January 1, 1970

Crowle at War: Part 7. Meat, Killing a Pig – submitted by Bill Goldthorp

By Bill Goldthorp

We had to make do with our ration of beef and mutton. Pork products we had by the barrow load. Ordinary people could give up their bacon ration and were allowed to keep a pig instead but at the start of the war the government took half the pig when it was killed. Farmers had to record the number of piglets born and were allowed a licence to kill a pig. Inspectors went round inspecting the farms and the police visited in a haphazard fashion to check everything and licences in particular.
However sows often rolled onto piglets and killed them, swine fever killed them off. It was easy to secrete a few pigs in an isolated part of the farm. Most farmers managed to kill 2 or 3 pigs with every licence to kill one. My father who never gave up his bacon ration killed a pig every year. There was what could be described as a family syndicate my father, three uncles and a farmer married to a relative who from the middle of September managed to kill a pig every four weeks.

Killing a pig.
The selected animal would be kept without food for 48 hours. The local butcher did the killing on the farm. I with other urchins must have watched the butcher on about ten different farms. The pig would be dragged out of the sty squealing its head off. The butcher using something that looked like a Webley 0.177 air pistol, would put a blank 0.22 cartridge in it, place it in the middle of the pigs forehead and pull the trigger, a steel bolt 5 inches would shoot into the pigs head stunning it. Ropes would be threaded through the pigs rear ankles to haul it up on a frame when its throat would be cut. The blood was collected in a bucket to make into black puddings or mixed with sausage meat.
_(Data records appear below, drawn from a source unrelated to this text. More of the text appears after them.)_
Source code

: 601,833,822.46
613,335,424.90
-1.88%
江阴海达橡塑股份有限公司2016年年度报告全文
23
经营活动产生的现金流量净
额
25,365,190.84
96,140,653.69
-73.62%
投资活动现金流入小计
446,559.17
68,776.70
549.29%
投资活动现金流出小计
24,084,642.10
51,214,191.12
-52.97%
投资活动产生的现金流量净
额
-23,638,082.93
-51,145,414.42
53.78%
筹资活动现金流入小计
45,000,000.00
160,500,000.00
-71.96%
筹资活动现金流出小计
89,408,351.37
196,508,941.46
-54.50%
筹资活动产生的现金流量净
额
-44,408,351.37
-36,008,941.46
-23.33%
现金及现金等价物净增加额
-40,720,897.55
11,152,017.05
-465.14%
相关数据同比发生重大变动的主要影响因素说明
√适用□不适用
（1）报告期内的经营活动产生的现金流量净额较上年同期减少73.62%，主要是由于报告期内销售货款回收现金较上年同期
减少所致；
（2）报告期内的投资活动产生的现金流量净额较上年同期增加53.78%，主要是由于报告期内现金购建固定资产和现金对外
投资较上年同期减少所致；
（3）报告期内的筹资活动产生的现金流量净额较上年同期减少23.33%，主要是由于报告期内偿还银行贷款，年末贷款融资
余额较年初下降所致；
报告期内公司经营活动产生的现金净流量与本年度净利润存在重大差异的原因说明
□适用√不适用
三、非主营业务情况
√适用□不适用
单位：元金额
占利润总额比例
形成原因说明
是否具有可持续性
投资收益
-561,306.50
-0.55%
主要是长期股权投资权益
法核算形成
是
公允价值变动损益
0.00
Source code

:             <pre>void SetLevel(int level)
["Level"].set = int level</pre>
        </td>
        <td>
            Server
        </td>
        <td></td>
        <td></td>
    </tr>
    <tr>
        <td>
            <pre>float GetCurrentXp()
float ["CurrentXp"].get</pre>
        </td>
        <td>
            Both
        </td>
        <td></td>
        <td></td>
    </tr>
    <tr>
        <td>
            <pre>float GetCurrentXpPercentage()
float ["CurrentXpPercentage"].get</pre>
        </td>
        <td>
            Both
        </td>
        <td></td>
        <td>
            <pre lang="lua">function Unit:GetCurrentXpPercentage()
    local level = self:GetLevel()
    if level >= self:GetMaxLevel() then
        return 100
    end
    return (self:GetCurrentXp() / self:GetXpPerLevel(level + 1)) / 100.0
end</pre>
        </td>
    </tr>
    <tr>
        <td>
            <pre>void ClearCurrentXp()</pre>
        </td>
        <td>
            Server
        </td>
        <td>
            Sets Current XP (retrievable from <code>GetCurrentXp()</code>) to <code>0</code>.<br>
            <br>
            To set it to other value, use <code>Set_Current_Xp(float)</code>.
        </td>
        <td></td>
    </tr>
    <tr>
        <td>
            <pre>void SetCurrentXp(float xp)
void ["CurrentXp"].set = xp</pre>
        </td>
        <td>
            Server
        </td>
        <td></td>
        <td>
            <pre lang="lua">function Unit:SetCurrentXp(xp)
The pig would then be cut down and placed in a large wooden trough. The trough was part of the equipment that the butcher brought with him. The pig was put in the trough and numerous buckets of boiling water poured over it. This was to scald the pig and loosen the bristles. We used to say that the only thing about to pig that we did not eat was its grunt, we must have forgotten about the bristles.

The pig would be strung up again and the bristles scraped off. Then its stomach would be cut open and its insides taken out. The last thing to be removed was the bladder. The butcher would always play the same trick, which fortunately I had seen through one of the farmhouse windows previously so I never get got caught. Because the pig had not been fed it had been filling its stomach by drinking large amounts of water, the bladder would be full. The butcher would throw the bladder into the air shouting, “Who wants a football?” All the lads present would rush to catch the bladder and the winner be sprayed with a by bladder full of pigs urine. After removing the insides the pig was carved into joints.
If we were at Boltgate farm I was given the job of squeezing all the intestinal contents out the large and small bowel. After that I fixed them to a tap and flushed them through with cold water. Then cut into 12 ft lengths and sterilise them by pouring boiling water through. The intestines would be used as the sausage skin when the sausage meat was converted into sausage links. Auntie Nellie, a brilliant cook, together with Auntie Marie would set to making pork pies, brawn, links of sausage etc etc. All the fat would be rendered down for lard the remaining bits and pieces of material salted and given in packets to us, which we used as a type of crisps. With the face, chap ham, chines and all the other stuff, there was far too much that could be used up by one family. At that time no one, not even wealthy farmers had a fridge. Everything was kept on a cold slab in the cellar. This was where our family syndicate came into its own, all the various parts of the pig that needed to be used quite quickly were spread among the family, knowing that some would be returned gradually every three weeks for the rest of the killing season.